Wherever the word "Cost" turns up in a line of the entries, copy that line.

* [Data supplied]
****

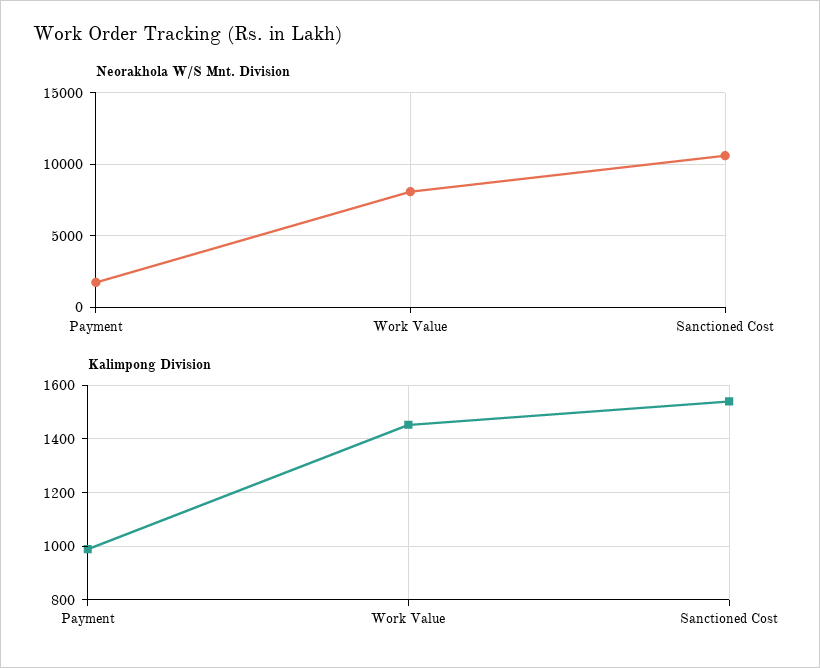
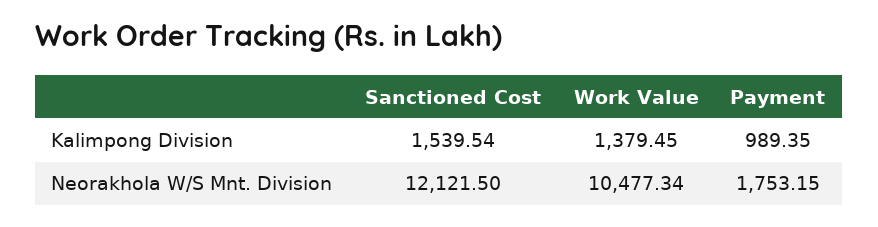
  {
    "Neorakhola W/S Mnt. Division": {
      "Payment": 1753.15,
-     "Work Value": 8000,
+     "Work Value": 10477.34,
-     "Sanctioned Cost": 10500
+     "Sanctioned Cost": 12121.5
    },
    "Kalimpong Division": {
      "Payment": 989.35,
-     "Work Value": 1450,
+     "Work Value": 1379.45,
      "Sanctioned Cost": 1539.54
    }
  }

****

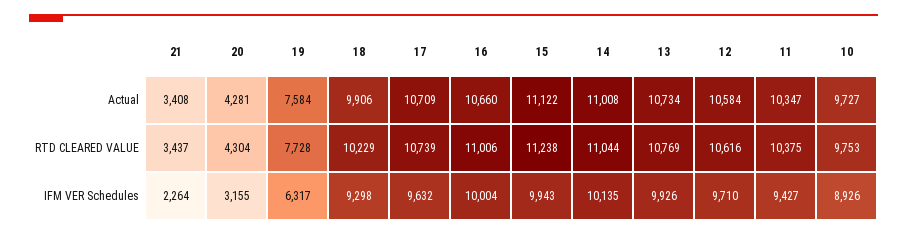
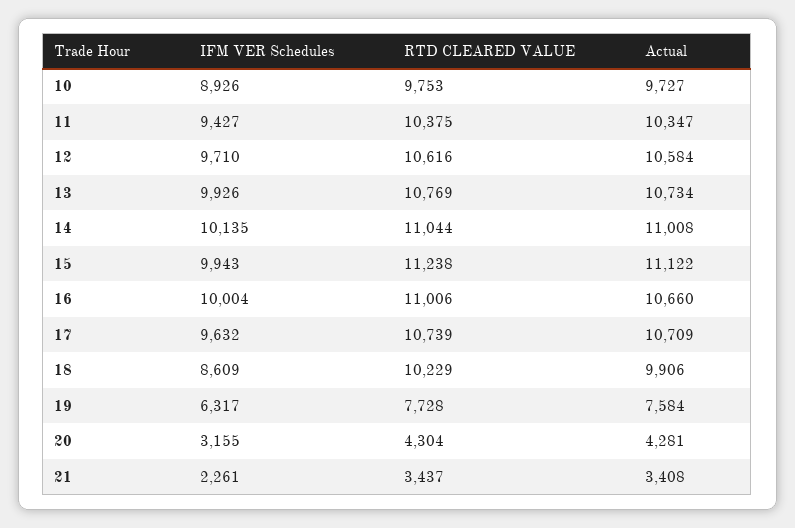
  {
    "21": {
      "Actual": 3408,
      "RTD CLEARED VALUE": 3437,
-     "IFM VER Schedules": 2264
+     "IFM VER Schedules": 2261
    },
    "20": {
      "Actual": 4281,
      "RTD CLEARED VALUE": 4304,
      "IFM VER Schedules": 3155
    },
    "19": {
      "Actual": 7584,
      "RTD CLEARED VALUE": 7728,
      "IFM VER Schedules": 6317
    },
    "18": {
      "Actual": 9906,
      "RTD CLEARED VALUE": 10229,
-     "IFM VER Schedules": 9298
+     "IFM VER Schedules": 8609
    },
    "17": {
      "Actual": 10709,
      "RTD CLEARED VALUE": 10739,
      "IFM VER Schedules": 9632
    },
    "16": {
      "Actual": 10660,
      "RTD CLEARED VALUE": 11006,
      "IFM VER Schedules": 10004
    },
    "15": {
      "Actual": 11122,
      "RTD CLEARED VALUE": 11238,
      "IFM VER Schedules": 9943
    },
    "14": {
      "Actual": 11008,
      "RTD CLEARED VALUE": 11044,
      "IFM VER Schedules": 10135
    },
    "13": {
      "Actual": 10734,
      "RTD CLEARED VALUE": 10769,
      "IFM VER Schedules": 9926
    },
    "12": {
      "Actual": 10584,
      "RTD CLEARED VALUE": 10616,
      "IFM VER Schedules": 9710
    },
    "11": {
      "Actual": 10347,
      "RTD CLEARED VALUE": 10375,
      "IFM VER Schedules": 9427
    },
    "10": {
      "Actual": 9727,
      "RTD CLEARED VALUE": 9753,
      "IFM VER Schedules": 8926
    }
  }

****

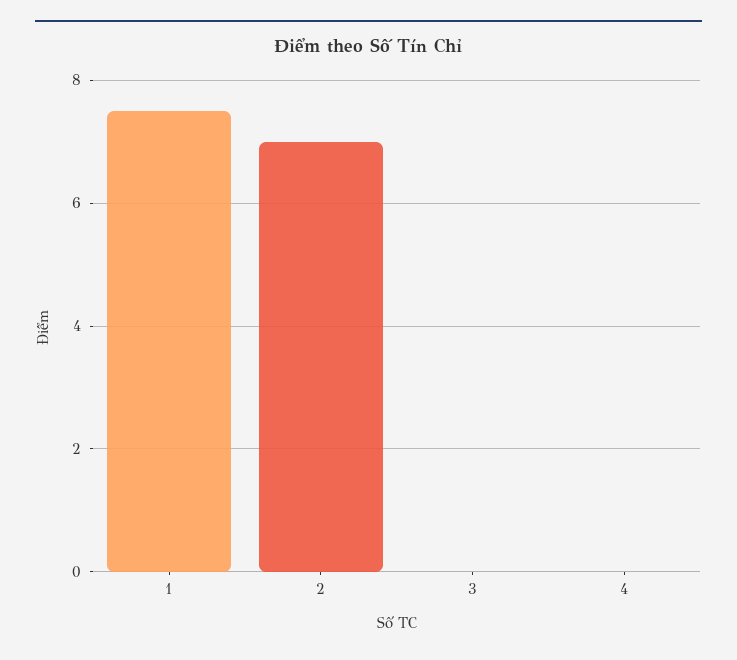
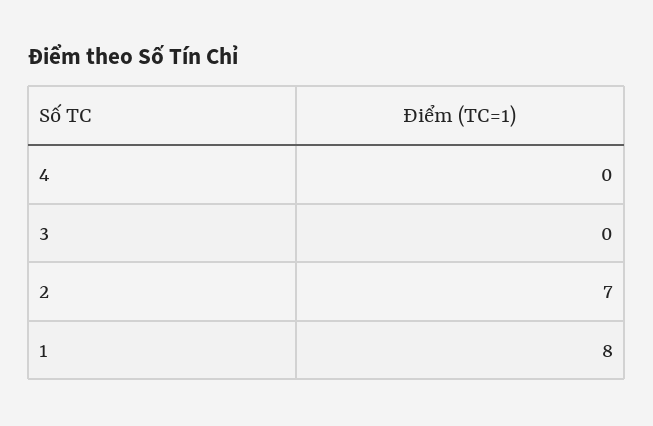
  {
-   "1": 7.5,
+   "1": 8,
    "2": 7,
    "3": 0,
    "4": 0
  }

****

* [Solution to the problem]
-     "Sanctioned Cost": 10500
+     "Sanctioned Cost": 12121.5
      "Sanctioned Cost": 1539.54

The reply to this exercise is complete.